The question then is: how are MSEB's interests to be protected? After all, if MSEB uses these customers to subsidise others (and it will surely make this case, even exaggerate it), how is it to run operations in other parts of the state?

 
The problem will get more acute once open access is introduced and distributors are allowed to use the distribution lines of the incumbents in return for a user fee.

 
Clearly, regulators need to begin to work on issues of compensation for cross-subsidies and the huge deficits in the sector "" the nearest parallel, of course, being the 'access deficit charge' concept that the telecom regulator is struggling with, for compensating Bharat Sanchar Nigam Limited (BSNL) for putting up unremunerative phones in rural areas.

 
Theoretically, the 'wheeling charge' is the equivalent of the 'access deficit charge', but a 'wheeling charge' is more in the nature of a payment for using facilities set up by someone else, rather than a payment made in order to cross-subsidise losses in another sector "" and that is what is needed now.

 
While dismantling of the SEBs through privatisation is often suggested, it is at best a partial solution to the problem, even if you can handle the lakhs employed in these SEBs.
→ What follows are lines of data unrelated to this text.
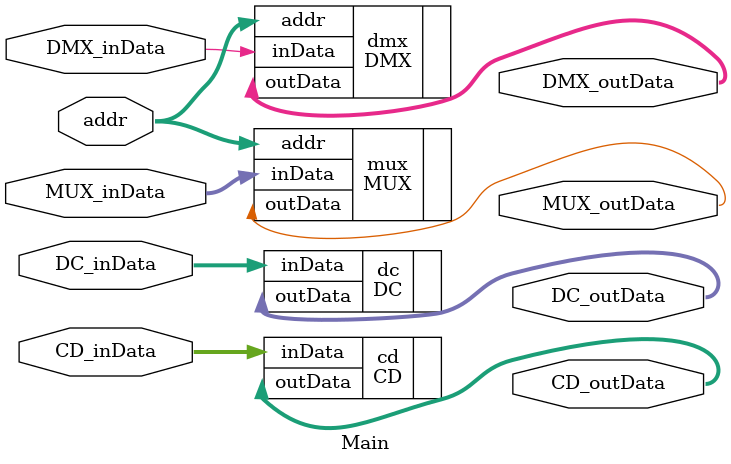
<source format=v>
module Main (

input		[2:0]	addr,

//Сигнальные выводы мультиплексора 
input		[7:0]	MUX_inData,
output			MUX_outData,

//Сигнальные выводы демультиплексора 
input				DMX_inData,
output	[7:0]	DMX_outData,

//Сигнальные выводы шифратора 
input		[7:0]	CD_inData,
output	[2:0]	CD_outData,

//Сигнальные выводы дешифратора 
input		[2:0]	DC_inData,
output	[7:0]	DC_outData

);

MUX mux(
	.addr(addr),
	.inData(MUX_inData),
	.outData(MUX_outData)
);

DMX dmx(
	.addr(addr),
	.inData(DMX_inData),
	.outData(DMX_outData)
);

CD cd(
	.inData(CD_inData),
	.outData(CD_outData)
);

DC dc(
	.inData(DC_inData),
	.outData(DC_outData)
);

endmodule

</source>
The reason is simple: once you privatise, there's no compelling reason for the private firm to supply electricity to all customers.

 
Theoretically, you can get over this by specifying obligations to supply, but we've seen how similar obligations were openly flouted in the telecom sector. Besides, in the case of Delhi, governments have to woo private investors to take over erstwhile SEBs by offering huge transitional subsidies.

 
Again, while these are supposed to get over after a certain period (once the so-called 'efficiency gains' of privatisation begin to kick in), subsidies in India, as on fertiliser, manage to continue for one reason or the other, usually through citing some illusory 'consumer interests'.

 
The issues plaguing the power sector have always been critical; resolving them has become both crucial and urgent.